▶ [What is being asked]: Reproduce the part of the listing that opens at its start and closes with the line containing "Identify the document", both ends included, and omit the pictures from your answer.

▶ [Task inputs]:
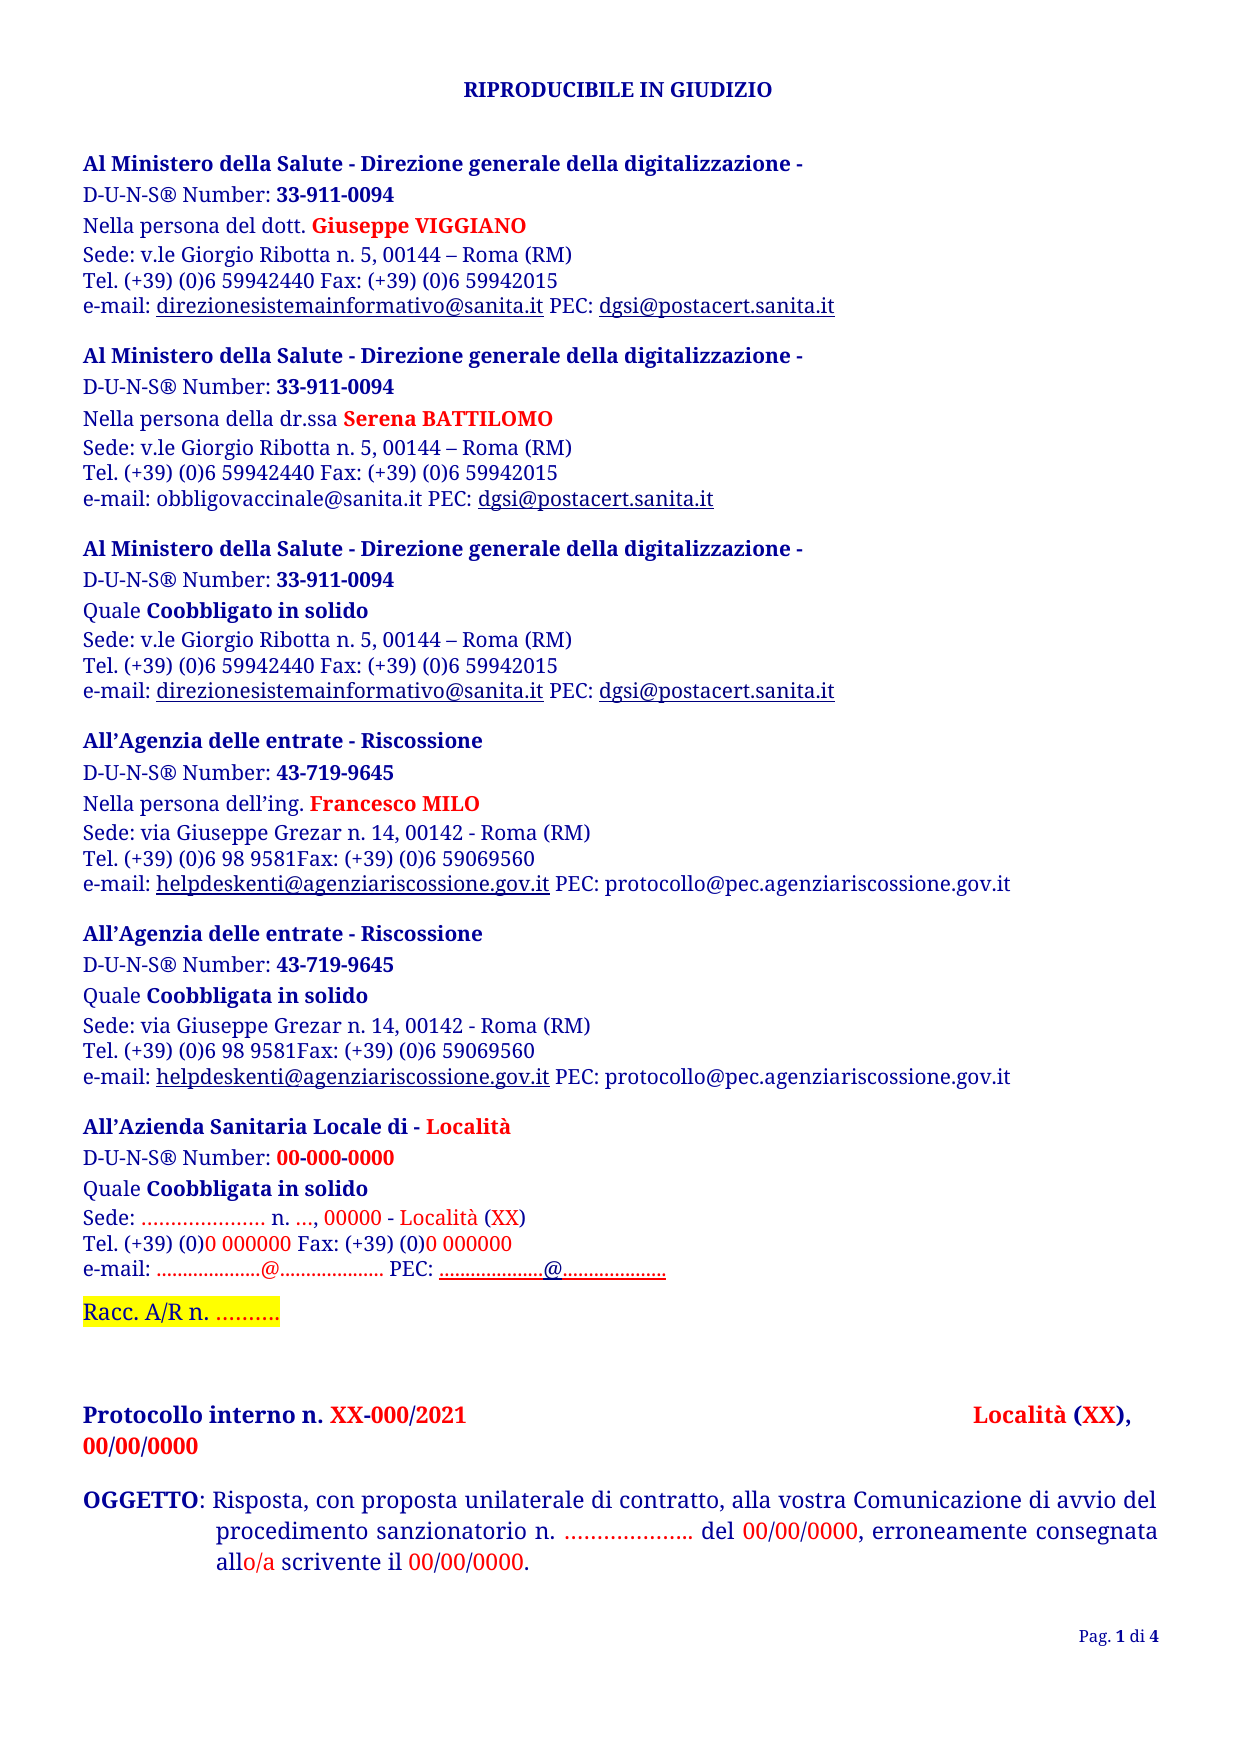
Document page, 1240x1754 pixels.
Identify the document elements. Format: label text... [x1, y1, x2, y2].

text Sede: v.le Giorgio Ribotta n. 5, 00144 – Roma (RM) [83, 242, 1161, 268]
text Tel. (+39) (0)6 59942440 Fax: (+39) (0)6 59942015 [83, 460, 1161, 486]
text Quale Coobbligata in solido [83, 981, 1160, 1010]
text Tel. (+39) (0)6 98 9581Fax: (+39) (0)6 59069560 [83, 846, 1161, 871]
text D-U-N-S® Number: 00-000-0000 [83, 1143, 1160, 1171]
text Nella persona della dr.ssa Serena BATTILOMO [83, 404, 1160, 432]
text Al Ministero della Salute - Direzione generale della digitalizzazione - [83, 534, 1158, 562]
text e-mail: ....................@.................... PEC: ....................@.................... [83, 1256, 1161, 1282]
text D-U-N-S® Number: 33-911-0094 [83, 372, 1160, 401]
text e-mail: direzionesistemainformativo@sanita.it PEC: dgsi@postacert.sanita.it [83, 678, 1161, 704]
text Sede: via Giuseppe Grezar n. 14, 00142 - Roma (RM) [83, 1013, 1161, 1038]
text Al Ministero della Salute - Direzione generale della digitalizzazione - [83, 341, 1158, 370]
text RIPRODUCIBILE IN GIUDIZIO [83, 75, 1158, 103]
text e-mail: direzionesistemainformativo@sanita.it PEC: dgsi@postacert.sanita.it [83, 293, 1161, 319]
text e-mail: helpdeskenti@agenziariscossione.gov.it PEC: protocollo@pec.agenziariscossione.gov.it [83, 1064, 1161, 1089]
text Sede: v.le Giorgio Ribotta n. 5, 00144 – Roma (RM) [83, 435, 1161, 460]
text OGGETTO: Risposta, con proposta unilaterale di contratto, alla vostra Comunicazione di avvio del procedimento sanzionatorio n. ……………….. del 00/00/0000, erroneamente consegnata allo/a scrivente il 00/00/0000. [83, 1484, 1158, 1578]
text Sede: via Giuseppe Grezar n. 14, 00142 - Roma (RM) [83, 820, 1161, 846]
text D-U-N-S® Number: 43-719-9645 [83, 950, 1160, 979]
text Quale Coobbligato in solido [83, 596, 1160, 625]
text Tel. (+39) (0)6 59942440 Fax: (+39) (0)6 59942015 [83, 268, 1161, 293]
text Nella persona dell’ing. Francesco MILO [83, 789, 1160, 817]
text D-U-N-S® Number: 33-911-0094 [83, 565, 1160, 593]
text Tel. (+39) (0)0 000000 Fax: (+39) (0)0 000000 [83, 1231, 1161, 1256]
text Sede: ………………… n. …, 00000 - Località (XX) [83, 1205, 1161, 1231]
text Tel. (+39) (0)6 59942440 Fax: (+39) (0)6 59942015 [83, 653, 1161, 678]
text D-U-N-S® Number: 33-911-0094 [83, 180, 1160, 208]
text Tel. (+39) (0)6 98 9581Fax: (+39) (0)6 59069560 [83, 1038, 1161, 1064]
text Nella persona del dott. Giuseppe VIGGIANO [83, 211, 1160, 239]
text Quale Coobbligata in solido [83, 1174, 1160, 1202]
text Protocollo interno n. XX-000/2021 Località (XX), 00/00/0000 [83, 1399, 1158, 1461]
text Racc. A/R n. ………. [83, 1296, 1158, 1327]
text e-mail: helpdeskenti@agenziariscossione.gov.it PEC: protocollo@pec.agenziariscossione.gov.it [83, 871, 1161, 897]
text Sede: v.le Giorgio Ribotta n. 5, 00144 – Roma (RM) [83, 627, 1161, 653]
text Al Ministero della Salute - Direzione generale della digitalizzazione - [83, 149, 1158, 177]
text All’Azienda Sanitaria Locale di - Località [83, 1112, 1158, 1140]
text e-mail: obbligovaccinale@sanita.it PEC: dgsi@postacert.sanita.it [83, 486, 1161, 511]
text D-U-N-S® Number: 43-719-9645 [83, 758, 1160, 786]
text All’Agenzia delle entrate - Riscossione [83, 919, 1158, 948]
text All’Agenzia delle entrate - Riscossione [83, 727, 1158, 755]
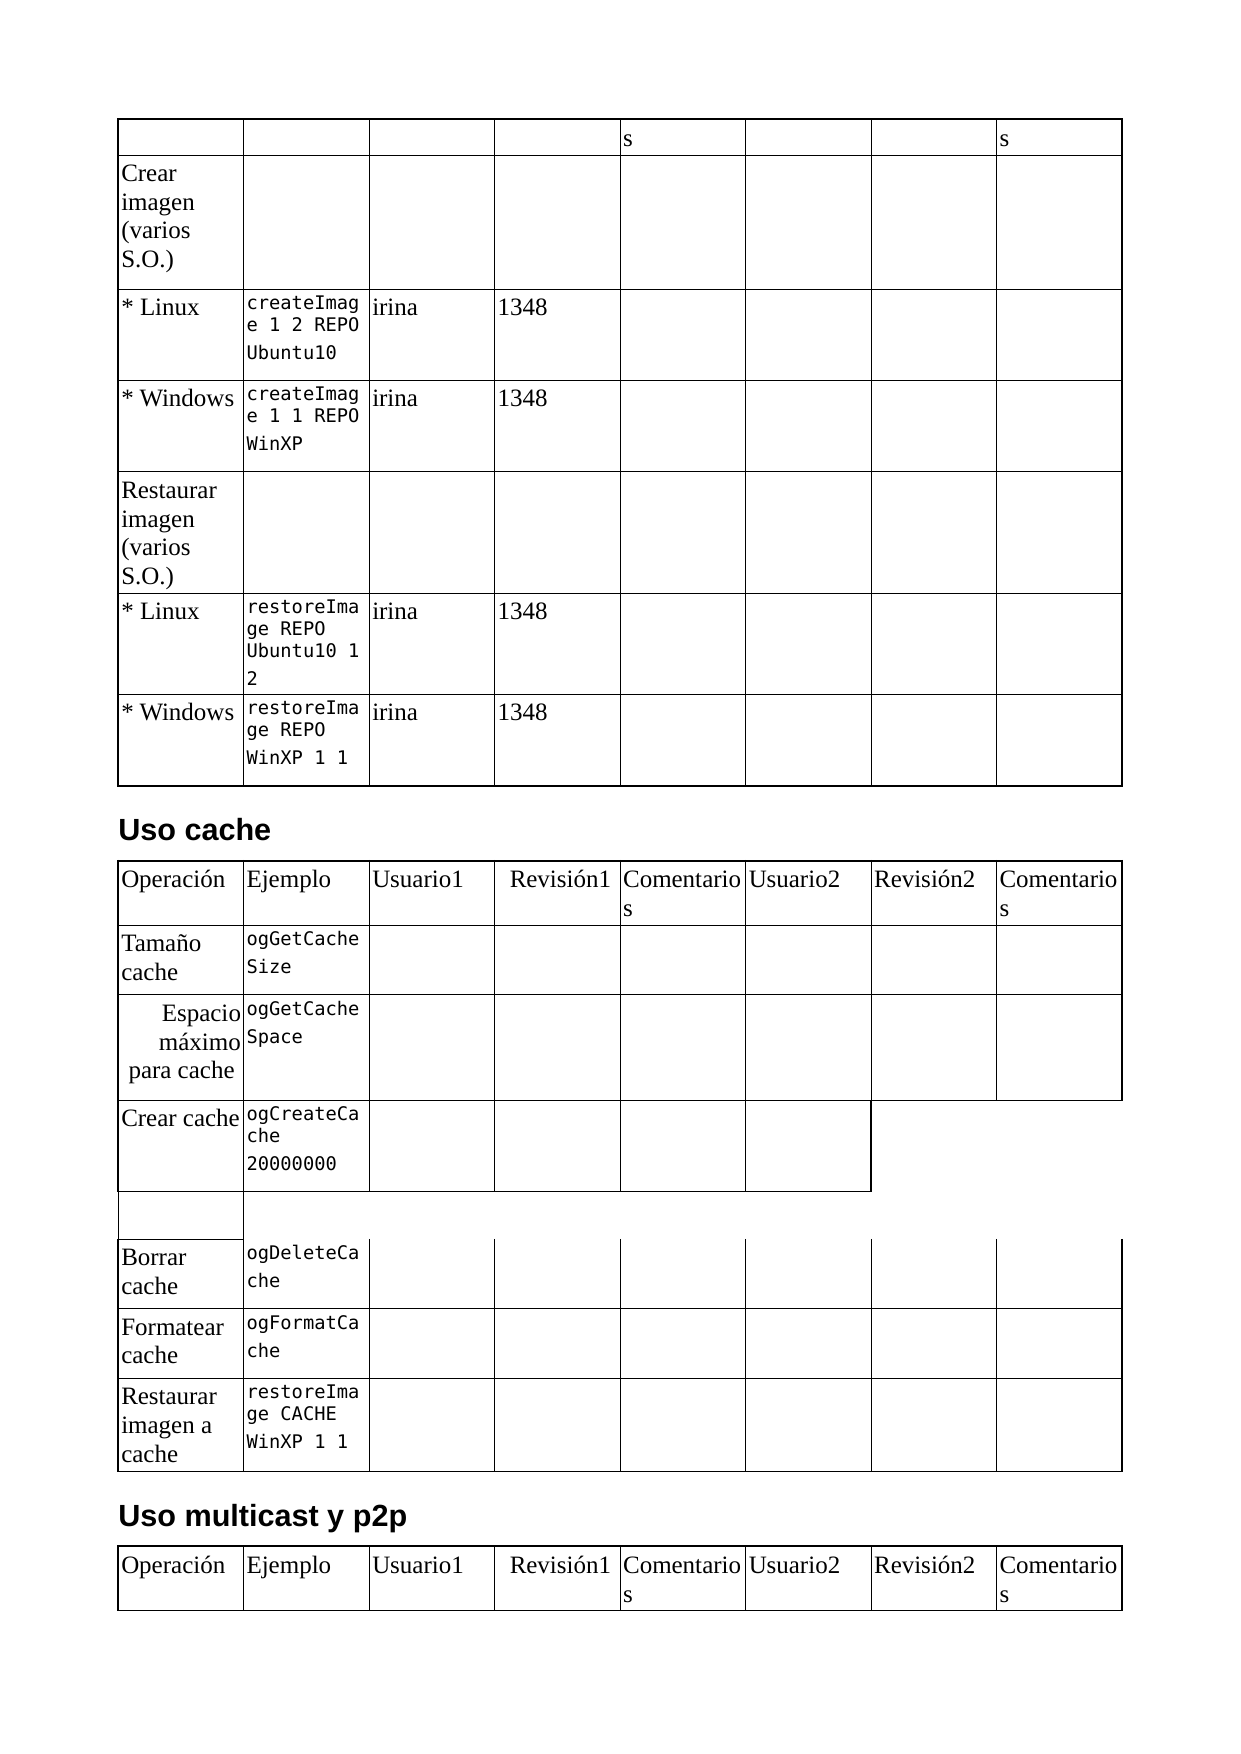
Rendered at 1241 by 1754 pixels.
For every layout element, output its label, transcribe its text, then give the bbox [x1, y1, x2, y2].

▶ [Finished task]:
Document page, 1240x1754 pixels.
Identify the document elements. Format: label text... [x1, y1, x2, y2].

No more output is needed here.